Your objective -> Edit the text of all the entries below so that "Go to app" becomes "Open app", keeping every other line unchanged, and omit the pictures from your answer.
Data for review: Begin
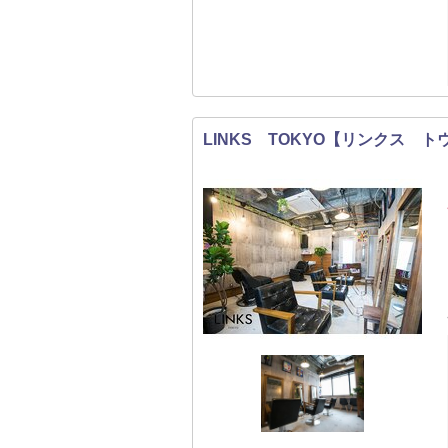
LINKS TOKYO【リンクス 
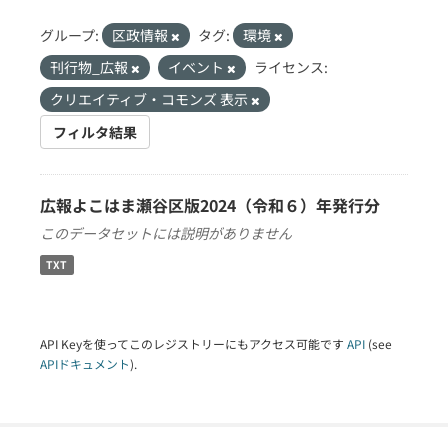
グループ:
区政情報
タグ:
環境
刊行物_広報
イベント
ライセンス:
クリエイティブ・コモンズ 表示
フィルタ結果
広報よこはま瀬谷区版2024（令和６）年発行分
このデータセットには説明がありません
TXT
API Keyを使ってこのレジストリーにもアクセス可能です
API
(see
APIドキュメント
).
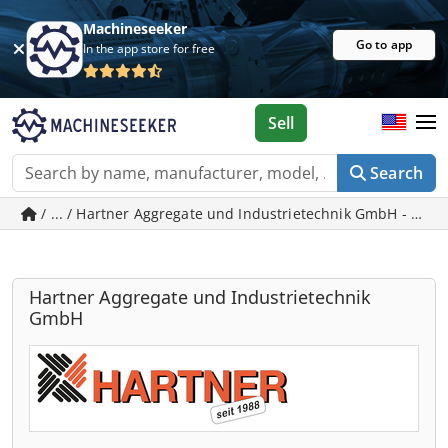
Machineseeker
Go to app
In the app store for free
Sell
Search
/ ... / Hartner Aggregate und Industrietechnik GmbH - use
Hartner Aggregate und Industrietechnik
GmbH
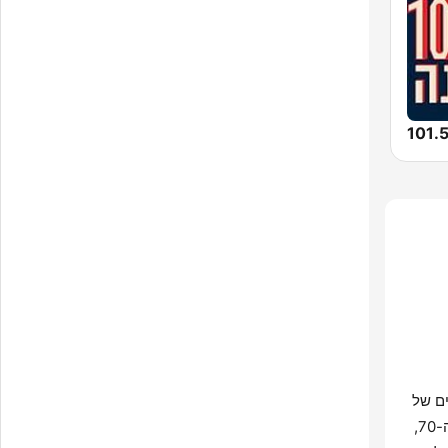
ם של
התחנה מורכב מרצף מוזיקלי הכולל להיטי פופ, רוק ובלוז משנות ה-50, ה-60 וה-70,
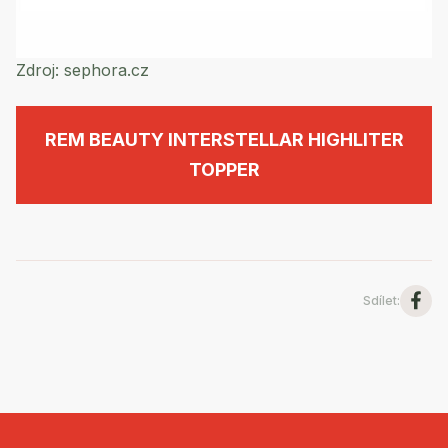
Zdroj:
sephora.cz
REM BEAUTY INTERSTELLAR HIGHLITER
TOPPER
Sdílet
:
Data for review: End
Your response ->
LINKS TOKYO【リンクス 
グループ:
区政情報
タグ:
環境
刊行物_広報
イベント
ライセンス:
クリエイティブ・コモンズ 表示
フィルタ結果
広報よこはま瀬谷区版2024（令和６）年発行分
このデータセットには説明がありません
TXT
API Keyを使ってこのレジストリーにもアクセス可能です
API
(see
APIドキュメント
).
Machineseeker
Open app
In the app store for free
Sell
Search
/ ... / Hartner Aggregate und Industrietechnik GmbH - use
Hartner Aggregate und Industrietechnik
GmbH
ם של
התחנה מורכב מרצף מוזיקלי הכולל להיטי פופ, רוק ובלוז משנות ה-50, ה-60 וה-70,
Zdroj:
sephora.cz
REM BEAUTY INTERSTELLAR HIGHLITER
TOPPER
Sdílet
:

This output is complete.